Profil Bupati Jember Faida
Dilansir dari Wikipedia, dr. Hj. Faida, MMR (lahir di Malang, Jawa Timur, 19 September 1968; umur 51 tahun) adalah bupati Jember yang menjabat pada periode 2016-2021.
Ia dilantik pada 17 Februari 2016 menggantikan MZA Djalal yang habis masa jabatannya pada 2015.
Faida lahir pada 19 September 1968 di Malang, sebagai anak ke tiga dari lima bersaudara pasangan dr.
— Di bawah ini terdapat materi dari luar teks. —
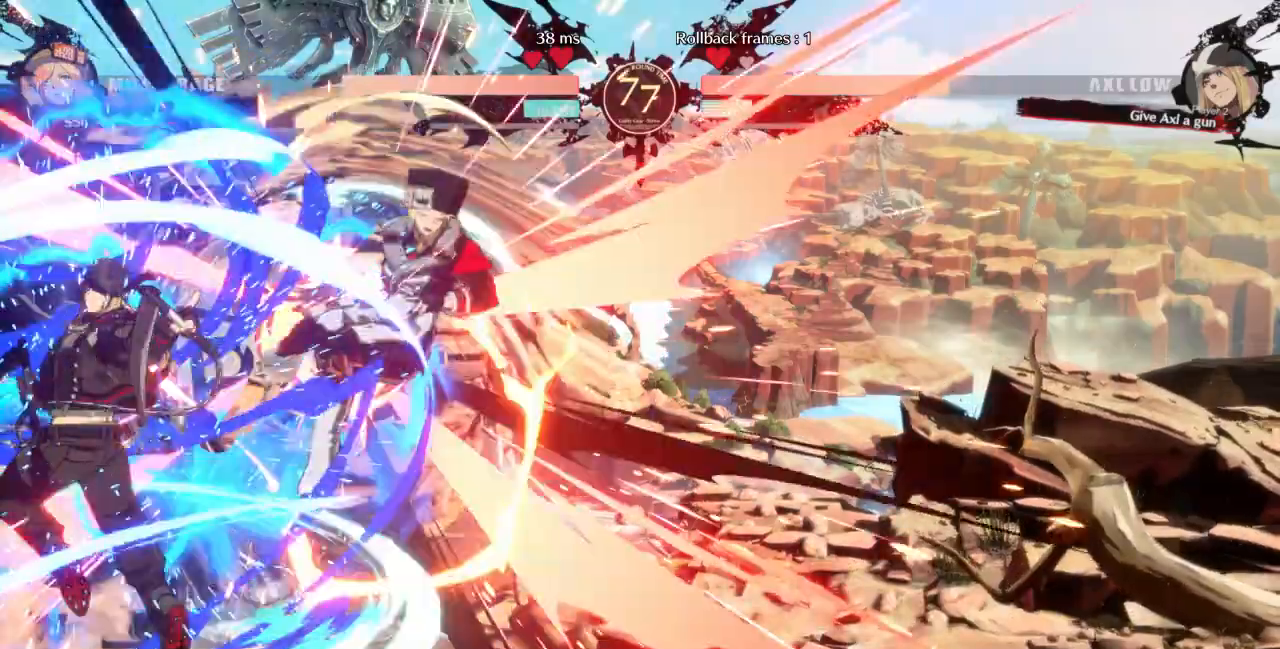
{"buttons": []}
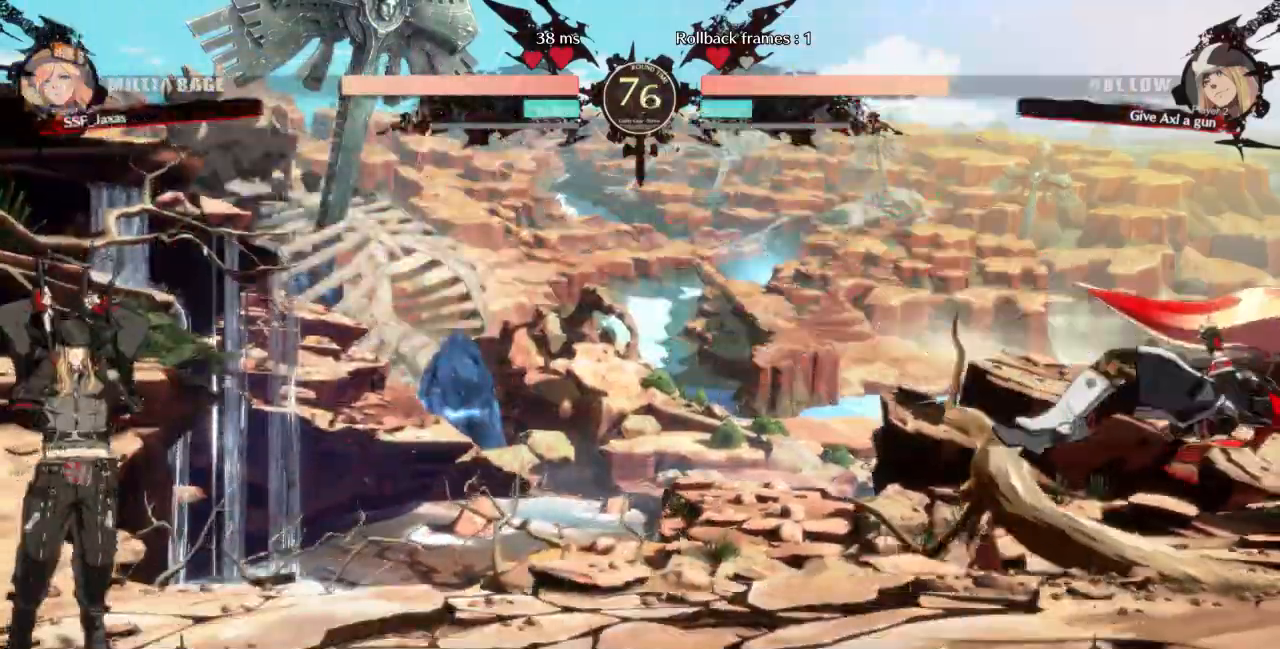
{"buttons": ["DPAD_LEFT"]}
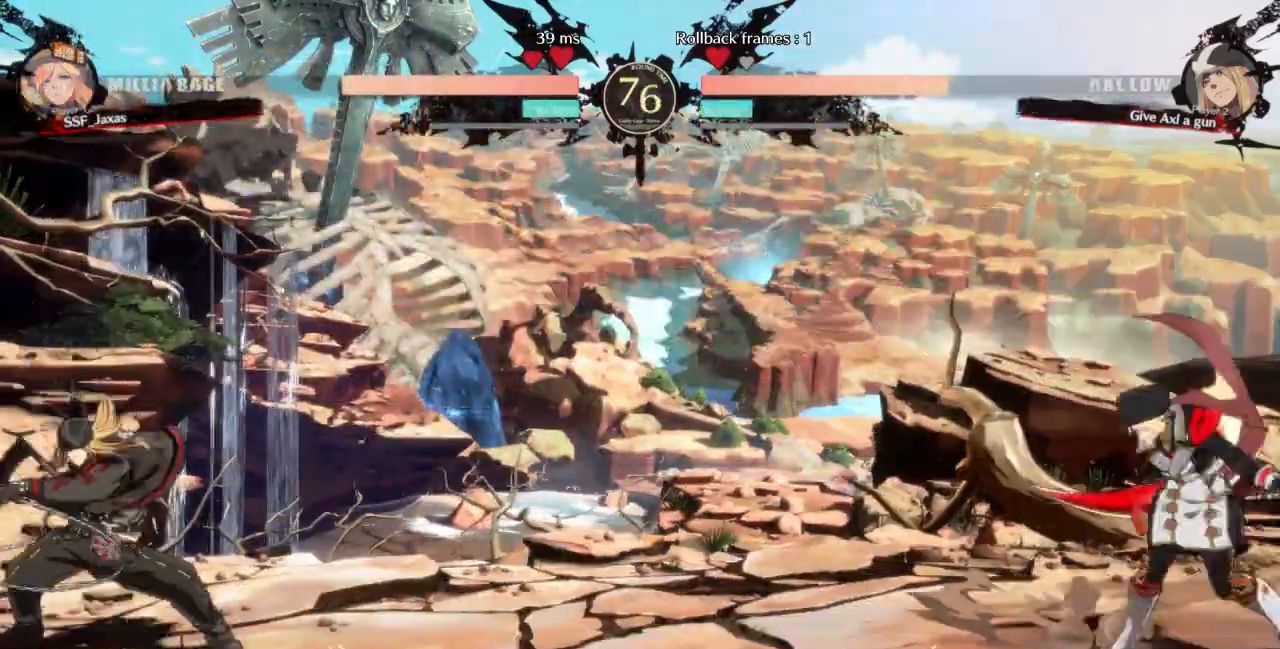
{"buttons": ["DPAD_RIGHT"], "events": [[100, "DPAD_UP", "down"], [267, "DPAD_LEFT", "up"], [267, "DPAD_UP", "up"], [300, "DPAD_RIGHT", "down"]]}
Musytahar Umar Thalib dan Widad Thalib.
Ayahnya yang bekerja dokter dan pengelola rumah sakit menggembleng dirinya dengan keras, diceritakan bahwa ayahnya pernah menguji Faida bermain catur dengan dua papan.
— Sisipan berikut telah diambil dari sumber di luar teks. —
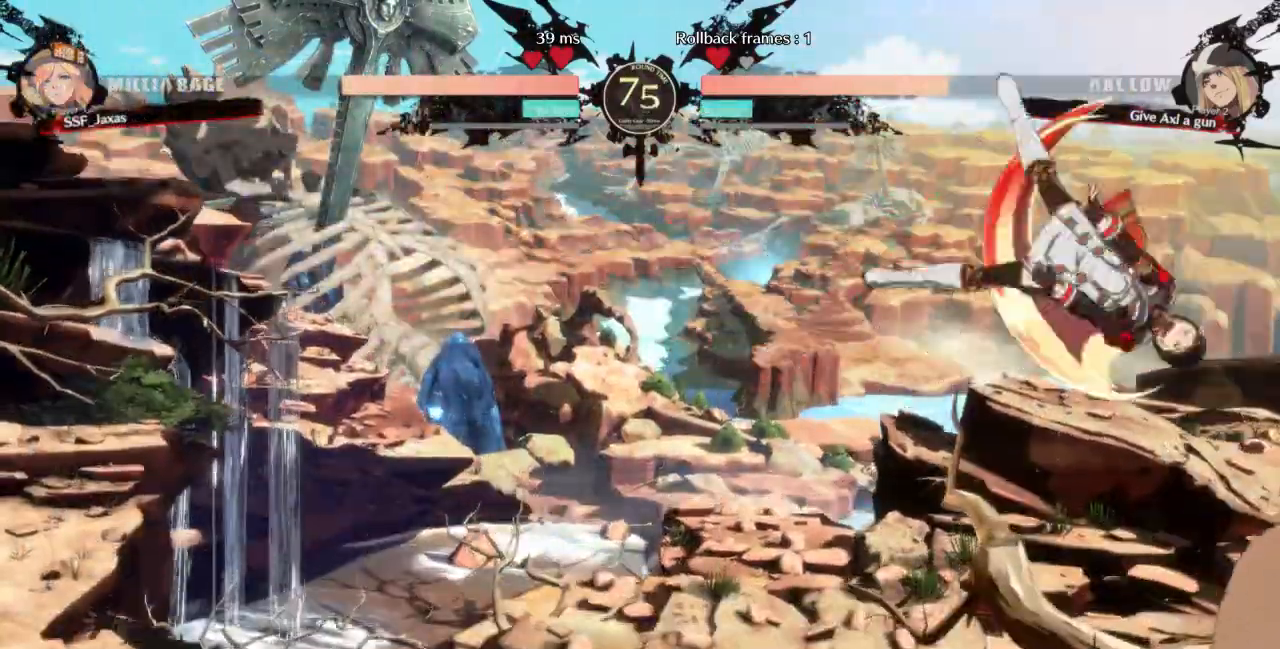
{"buttons": [], "events": [[133, "DPAD_UP", "down"], [267, "DPAD_UP", "up"], [433, "DPAD_RIGHT", "up"]]}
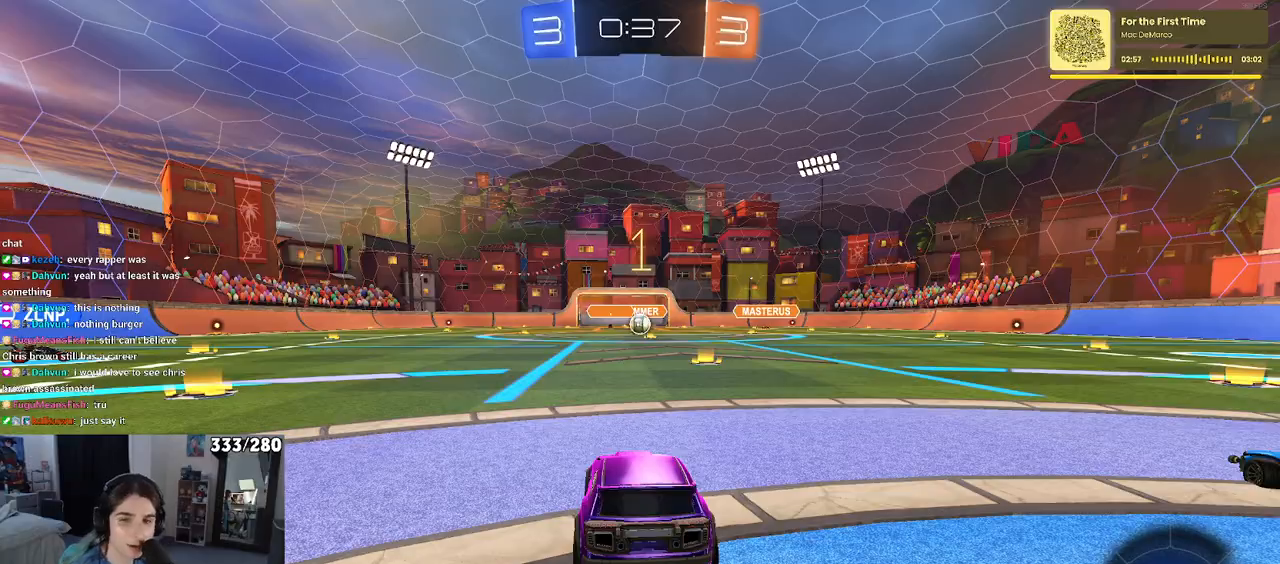
Gameplay with a controller (PlayStation layout); each line is a JSON object with the inputs held at the frame after it. "events" lists button and stick changes between this image and that frame as [ms after this image, input, new state], when the widget could be followed in between.
{"buttons": ["R2"], "left_stick": "left", "right_stick": "center", "events": [[183, "R2", "down"], [383, "left_stick", "left"]]}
Faida mengawali pendidikannya di MI Nurul Huda Krikilan, Glenmore, Banyuwangi lalu pindah ke sebuah SD Negeri di Kalibaru.
Lulus SD pada tahun 1981, ia melanjutkan pendidikan ke SMP Kalibaru dan SMA Negeri 1 Jember (lulus 1987).
Ia juga sempat mondok di Pondok Pesantren Nurul Jadid, Paiton, Probolinggo pada tahun 1984.
Ia lalu masuk Fakultas Kedokteran Universitas Airlangga dan lulus pada 1994.
Kemudian ia masuk ke Pascasarjana UGM dan memperoleh gelar Magister Manajemen Rumahsakit (MMR) pada tahun 1998.
Karir Dokter
Ia mengawali karier di rumah sakit Al-Huda, Genteng, Banyuwangi yang merupakan milik ayahnya sendiri, sebagai staf bidang pelayanan medis.
Posisinya lalu naik menjadi wakil kepala bidang pelayanan medis (1996-1998).
Kemudian, ia menjadi Kepala Bidang Farmasi RS Al-Huda pada tahun 1998 hingga 1999.
Ia lalu menjadi kepala Puskesmas Tulungrejo, Glenmore pada 2001 hingga 2004.
Setelah itu ia kembali lagi ke RS Al-Huda sebagai direktur medis hingga tahun 2009 dan naik menjadi Chief Executive Officer (CEO) hingga saat ini.
Ia juga menjadi direktur utama di RS.
Bina Sehat Jember dan mengepalai Bina Sehat Training Center, sebuah lembaga pendidikan perawat khusus untuk dikirim ke luar negeri.
Sebagai seorang dokter ia juga membuat sebuah buku berjudul Bukan Perawat Biasa.
Jadi Bupati
Ia bersama Abdul Muqit Arief yang merupakan pengasuh pondok pesantren mendaftarkan diri sebagai calon bupati dan wakil bupati yang diusung Partai Nasional Demokrat.
Dalam pilkada, pasangan ini bersaing dengan satu pasangan lainnya, yakni pasangan Sugiarto-Dwi Koryanto.
Lalu pada rekapitulasi suara yang dilakukan KPUD Jember, pasangan Faida-Abdul Muqit memperoleh suara sebesar 525.519 suara (53,76 persen), mengalahkan pasangan lainnya yang mendapat perolehan 452.085 suara atau sebesar 46,24 persen.
Meskipun pada saat rekapitulasi suara sempat diwarnai walk-out oleh saksi pasangan Sugiarto-Dwi Koryanto, namun putusan Mahkamah Konstitusi membuat pemenang pilkada tetaplah Faida.
Ia lalu dilantik oleh Gubernur Soekarwo bersama 17 bupati-wakil bupati dan wali kota-wakil wali kota di Jawa Timur lainnya, di Gedung Negara Grahadi, Surabaya sebagai bupati pertama wanita dalam sejarah Kabupaten Jember.